### [PROVIDED RECORDS]
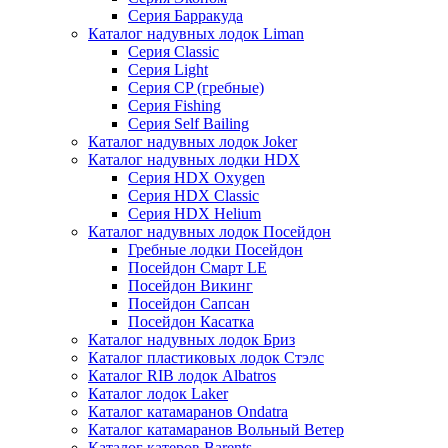
Серия Барракуда
Каталог надувных лодок Liman
Серия Classic
Серия Light
Серия CP (гребные)
Серия Fishing
Серия Self Bailing
Каталог надувных лодок Joker
Каталог надувных лодки HDX
Серия HDX Oxygen
Серия HDX Classic
Серия HDX Helium
Каталог надувных лодок Посейдон
Гребные лодки Посейдон
Посейдон Смарт LE
Посейдон Викинг
Посейдон Сапсан
Посейдон Касатка
Каталог надувных лодок Бриз
Каталог пластиковых лодок Стэлс
Каталог RIB лодок Albatros
Каталог лодок Laker
Каталог катамаранов Ondatra
Каталог катамаранов Вольный Ветер
Каталог катеров Barents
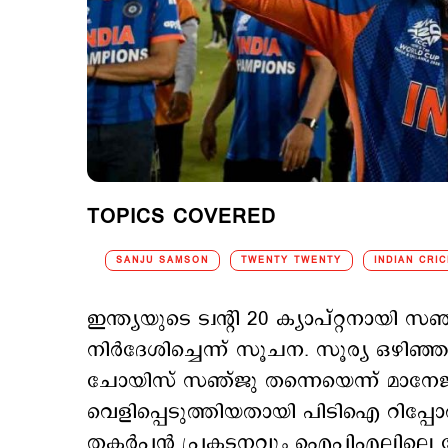
TOPICS COVERED
SANJU SAMSON
TWENTY TWENTY
INDIAN CRI
ഇന്ത്യയുടെ ട്വന്‍റി 20 ക്യാപ്റ്റനായ
നിര്‍ദേശിച്ചെന്ന് സൂചന. സൂര്യ ഒഴിഞ്ഞ 
ചോയിസ് സഞ്ജു തന്നെയെന്ന് മാനേജ്മ
വെളിപ്പെടുത്തിയതായി പിടിഐ റിപ്പോര്‍ട്ട
തകര്‍പ്പന്‍ പ്രകടനവും ഐപിഎലിലെ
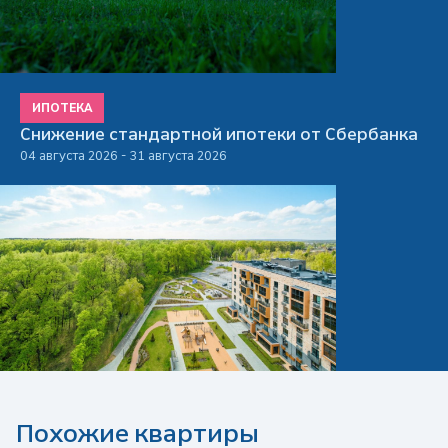
ИПОТЕКА
Снижение стандартной ипотеки от Сбербанка
04 августа 2026 - 31 августа 2026
Похожие квартиры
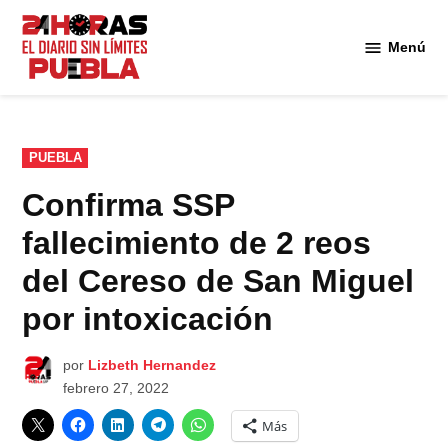
Saltar
al
Menú
Diario
contenido
24
Horas
Puebla
PUBLICADO
PUEBLA
EN
Confirma SSP
fallecimiento de 2 reos
del Cereso de San Miguel
por intoxicación
por
Lizbeth Hernandez
febrero 27, 2022
Más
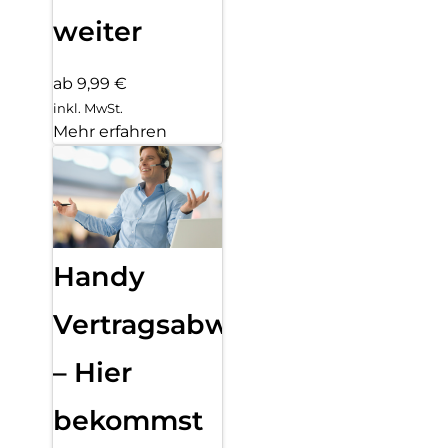
weiter
ab 9,99 €
inkl. MwSt.
Mehr erfahren
Handy
Vertragsabwicklung
– Hier
bekommst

### [YOUR GOAL]
Reproduce every line of text in the data above, word for word and in the same order. Leave out the pictures.

### [ANSWER SPACE]
Серия Барракуда
Каталог надувных лодок Liman
Серия Classic
Серия Light
Серия CP (гребные)
Серия Fishing
Серия Self Bailing
Каталог надувных лодок Joker
Каталог надувных лодки HDX
Серия HDX Oxygen
Серия HDX Classic
Серия HDX Helium
Каталог надувных лодок Посейдон
Гребные лодки Посейдон
Посейдон Смарт LE
Посейдон Викинг
Посейдон Сапсан
Посейдон Касатка
Каталог надувных лодок Бриз
Каталог пластиковых лодок Стэлс
Каталог RIB лодок Albatros
Каталог лодок Laker
Каталог катамаранов Ondatra
Каталог катамаранов Вольный Ветер
Каталог катеров Barents
TOPICS COVERED
SANJU SAMSON
TWENTY TWENTY
INDIAN CRI
ഇന്ത്യയുടെ ട്വന്‍റി 20 ക്യാപ്റ്റനായ
നിര്‍ദേശിച്ചെന്ന് സൂചന. സൂര്യ ഒഴിഞ്ഞ 
ചോയിസ് സഞ്ജു തന്നെയെന്ന് മാനേജ്മ
വെളിപ്പെടുത്തിയതായി പിടിഐ റിപ്പോര്‍ട്ട
തകര്‍പ്പന്‍ പ്രകടനവും ഐപിഎലിലെ
ИПОТЕКА
Снижение стандартной ипотеки от Сбербанка
04 августа 2026 - 31 августа 2026
Похожие квартиры
Saltar
al
Menú
Diario
contenido
24
Horas
Puebla
PUBLICADO
PUEBLA
EN
Confirma SSP
fallecimiento de 2 reos
del Cereso de San Miguel
por intoxicación
por
Lizbeth Hernandez
febrero 27, 2022
Más
weiter
ab 9,99 €
inkl. MwSt.
Mehr erfahren
Handy
Vertragsabwicklung
– Hier
bekommst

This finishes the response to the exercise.